■ EXERCISE DESCRIPTION
Using the data below, output the first line and every line after it up to and including the line containing "Fine | Attorney |", exactly as written and with nothing added.

■ RECORDS FOR THE EXERCISE
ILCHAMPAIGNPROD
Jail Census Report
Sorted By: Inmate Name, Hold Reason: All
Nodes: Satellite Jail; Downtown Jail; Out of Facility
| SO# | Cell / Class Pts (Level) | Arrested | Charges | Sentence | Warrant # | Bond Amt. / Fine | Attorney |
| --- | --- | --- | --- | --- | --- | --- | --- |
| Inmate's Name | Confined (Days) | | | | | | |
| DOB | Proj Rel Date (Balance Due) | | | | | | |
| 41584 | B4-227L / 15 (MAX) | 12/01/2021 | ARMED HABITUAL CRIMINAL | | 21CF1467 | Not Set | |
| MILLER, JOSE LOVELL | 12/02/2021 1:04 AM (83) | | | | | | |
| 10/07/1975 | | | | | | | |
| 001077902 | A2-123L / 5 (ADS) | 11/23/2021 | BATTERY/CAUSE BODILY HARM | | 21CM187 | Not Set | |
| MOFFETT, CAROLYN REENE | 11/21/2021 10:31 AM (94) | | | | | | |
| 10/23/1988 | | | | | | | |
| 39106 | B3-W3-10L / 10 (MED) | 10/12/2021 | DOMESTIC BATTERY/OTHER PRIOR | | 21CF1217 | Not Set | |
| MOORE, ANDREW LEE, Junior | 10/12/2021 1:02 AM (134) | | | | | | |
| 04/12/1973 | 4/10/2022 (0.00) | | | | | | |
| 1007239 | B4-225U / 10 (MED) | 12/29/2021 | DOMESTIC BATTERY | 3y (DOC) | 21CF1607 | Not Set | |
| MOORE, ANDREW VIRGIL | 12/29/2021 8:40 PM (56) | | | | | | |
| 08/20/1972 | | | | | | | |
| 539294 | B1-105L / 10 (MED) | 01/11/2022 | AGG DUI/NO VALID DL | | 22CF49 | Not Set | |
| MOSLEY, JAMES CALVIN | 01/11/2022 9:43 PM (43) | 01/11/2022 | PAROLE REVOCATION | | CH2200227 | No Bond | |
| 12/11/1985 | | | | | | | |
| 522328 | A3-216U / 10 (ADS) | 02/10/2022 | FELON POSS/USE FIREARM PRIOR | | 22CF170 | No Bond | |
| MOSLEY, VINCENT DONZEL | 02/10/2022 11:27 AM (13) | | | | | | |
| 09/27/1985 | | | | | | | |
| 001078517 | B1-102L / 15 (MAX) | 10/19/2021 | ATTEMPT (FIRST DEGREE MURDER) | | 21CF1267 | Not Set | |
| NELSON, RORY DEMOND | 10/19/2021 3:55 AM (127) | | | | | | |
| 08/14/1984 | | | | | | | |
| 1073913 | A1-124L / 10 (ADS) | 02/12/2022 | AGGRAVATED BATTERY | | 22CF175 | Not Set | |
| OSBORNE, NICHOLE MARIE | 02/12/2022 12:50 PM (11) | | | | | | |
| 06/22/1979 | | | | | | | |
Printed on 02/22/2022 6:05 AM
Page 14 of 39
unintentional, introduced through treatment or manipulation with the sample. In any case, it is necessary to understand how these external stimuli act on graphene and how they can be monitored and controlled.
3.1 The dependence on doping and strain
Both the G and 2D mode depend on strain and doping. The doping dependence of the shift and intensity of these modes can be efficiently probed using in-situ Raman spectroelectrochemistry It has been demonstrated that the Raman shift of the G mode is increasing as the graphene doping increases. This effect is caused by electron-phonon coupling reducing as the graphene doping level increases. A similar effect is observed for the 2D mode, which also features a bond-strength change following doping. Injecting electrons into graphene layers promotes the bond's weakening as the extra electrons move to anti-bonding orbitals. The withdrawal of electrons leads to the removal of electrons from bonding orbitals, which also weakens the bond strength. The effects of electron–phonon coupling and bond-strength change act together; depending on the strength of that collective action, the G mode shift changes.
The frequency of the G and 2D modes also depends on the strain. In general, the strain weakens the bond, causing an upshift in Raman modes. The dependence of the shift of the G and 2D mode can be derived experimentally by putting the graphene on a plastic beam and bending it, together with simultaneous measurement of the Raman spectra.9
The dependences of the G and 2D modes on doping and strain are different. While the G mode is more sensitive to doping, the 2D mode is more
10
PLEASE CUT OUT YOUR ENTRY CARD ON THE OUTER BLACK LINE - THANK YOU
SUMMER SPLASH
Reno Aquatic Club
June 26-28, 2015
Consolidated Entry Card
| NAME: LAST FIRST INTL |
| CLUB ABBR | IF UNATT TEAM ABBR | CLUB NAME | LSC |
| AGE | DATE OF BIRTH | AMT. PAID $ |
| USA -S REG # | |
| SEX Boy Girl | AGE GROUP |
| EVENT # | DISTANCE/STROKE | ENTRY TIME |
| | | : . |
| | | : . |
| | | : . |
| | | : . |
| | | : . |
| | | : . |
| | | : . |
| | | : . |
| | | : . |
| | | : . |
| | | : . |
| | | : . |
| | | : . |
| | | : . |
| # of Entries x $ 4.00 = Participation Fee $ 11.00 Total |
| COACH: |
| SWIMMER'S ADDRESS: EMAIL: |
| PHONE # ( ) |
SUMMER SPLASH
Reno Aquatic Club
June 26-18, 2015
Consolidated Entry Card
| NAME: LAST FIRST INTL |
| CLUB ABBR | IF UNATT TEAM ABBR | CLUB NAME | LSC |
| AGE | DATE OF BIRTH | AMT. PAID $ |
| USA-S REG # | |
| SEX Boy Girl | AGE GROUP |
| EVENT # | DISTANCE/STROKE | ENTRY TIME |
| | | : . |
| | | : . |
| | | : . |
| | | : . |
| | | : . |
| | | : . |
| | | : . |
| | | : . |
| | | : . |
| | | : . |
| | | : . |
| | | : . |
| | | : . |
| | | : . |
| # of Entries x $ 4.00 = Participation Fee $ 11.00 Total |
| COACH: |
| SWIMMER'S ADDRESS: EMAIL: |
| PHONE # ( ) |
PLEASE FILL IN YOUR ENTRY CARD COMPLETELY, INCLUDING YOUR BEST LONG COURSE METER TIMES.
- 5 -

■ SOLUTION TO THE EXERCISE
ILCHAMPAIGNPROD
Jail Census Report
Sorted By: Inmate Name, Hold Reason: All
Nodes: Satellite Jail; Downtown Jail; Out of Facility
| SO# | Cell / Class Pts (Level) | Arrested | Charges | Sentence | Warrant # | Bond Amt. / Fine | Attorney |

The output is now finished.